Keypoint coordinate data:
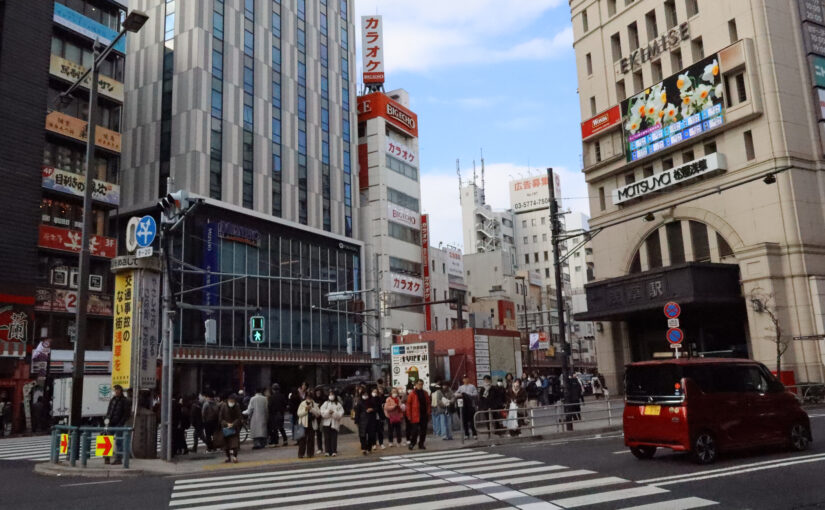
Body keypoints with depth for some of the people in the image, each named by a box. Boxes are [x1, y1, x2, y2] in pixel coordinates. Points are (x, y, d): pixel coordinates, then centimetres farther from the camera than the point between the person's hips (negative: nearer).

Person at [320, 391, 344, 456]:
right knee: (327, 438, 1)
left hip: (335, 423, -1)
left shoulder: (338, 404, 4)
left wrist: (334, 413, -15)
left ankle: (334, 451, 6)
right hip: (327, 423, 1)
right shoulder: (326, 403, 9)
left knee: (334, 438, -1)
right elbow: (322, 413, -1)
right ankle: (327, 451, 7)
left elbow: (341, 413, -3)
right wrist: (328, 412, -16)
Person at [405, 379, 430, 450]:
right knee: (415, 431, -4)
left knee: (423, 431, 8)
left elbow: (428, 404, 12)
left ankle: (421, 444, 19)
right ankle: (412, 443, 12)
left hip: (424, 416, 4)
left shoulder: (425, 394, 10)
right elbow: (408, 405, -4)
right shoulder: (412, 394, -4)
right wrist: (409, 415, -8)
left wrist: (428, 413, 5)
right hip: (415, 416, -4)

◆ **Exercise**
Scan the entries for the word "right". Report each line that has it.

◆ **Response to this exercise**
right knee: (327, 438, 1)
right hip: (327, 423, 1)
right shoulder: (326, 403, 9)
right elbow: (322, 413, -1)
right ankle: (327, 451, 7)
right wrist: (328, 412, -16)
right knee: (415, 431, -4)
right ankle: (412, 443, 12)
right elbow: (408, 405, -4)
right shoulder: (412, 394, -4)
right wrist: (409, 415, -8)
right hip: (415, 416, -4)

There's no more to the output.